Column | Data Type | Description |
---|---|---|
TD_IsTrainRow | BYTEINT | This column has values 0 and 1. The test rows have a value of 0, and the train rows have a value of 1. |
input_column | Same as input table | The columns copied from the input table. |
Create the train table and test table from the output of the TD_TrainTestSplit function in the following way:
CREATE Multiset table TrainTable AS (SELECT * FROM TTS_OUTPUT WHERE TD_IsTrainRow = 1) WITH data; CREATE Multiset table TestTable AS (SELECT * FROM TTS_OUTPUT WHERE TD_IsTrainRow = 0) WITH data;
TrainTable and TestTable have the same columns and data types.

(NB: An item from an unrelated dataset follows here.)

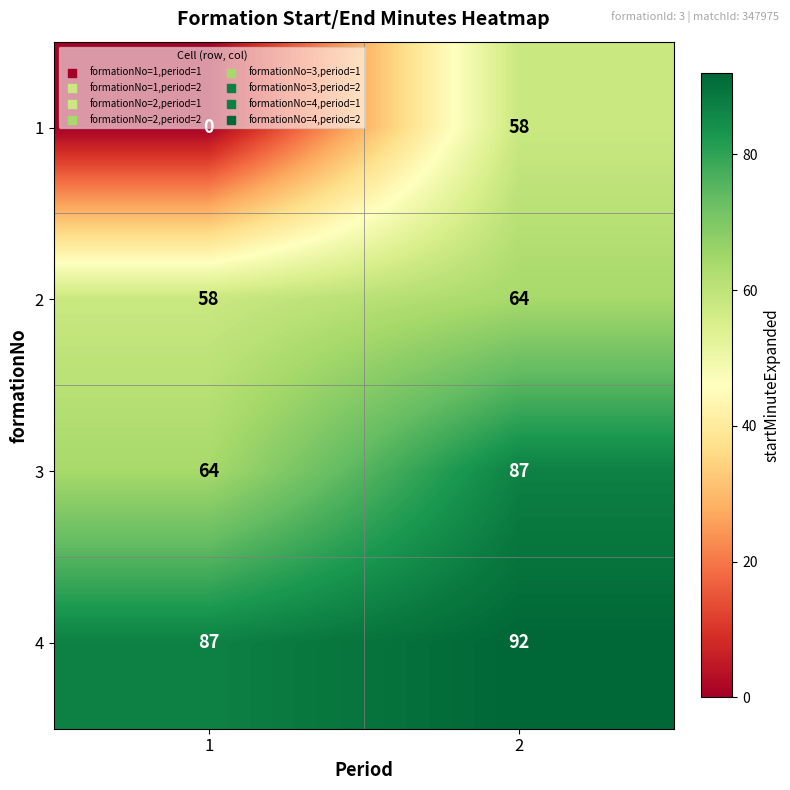

Which series has the widest spread of values?

1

The output rows are ordered on the IDColumn to achieve the deterministic split. If Seed argument is passed, then the rows are ordered based on the random number sequence, and the rows chosen for train and test data sets are deterministic. If Seed argument is not passed, then the rows chosen for train and test data sets are not deterministic across multiple function calls.
If a column is specified for the StratifyColumn argument, then unique values from the specified column are divided in the ratio of TrainSize and TestSize.
When the value specified for TrainSize multiplied by the number of rows is a fraction, then the function rounds the TrainSize value to the nearest lower integer.
The number of rows in TestSize is equal to the total number of input rows minus the TrainSize value.
As the division depends on how the data is distributed, a 1 to 2% variance can be expected.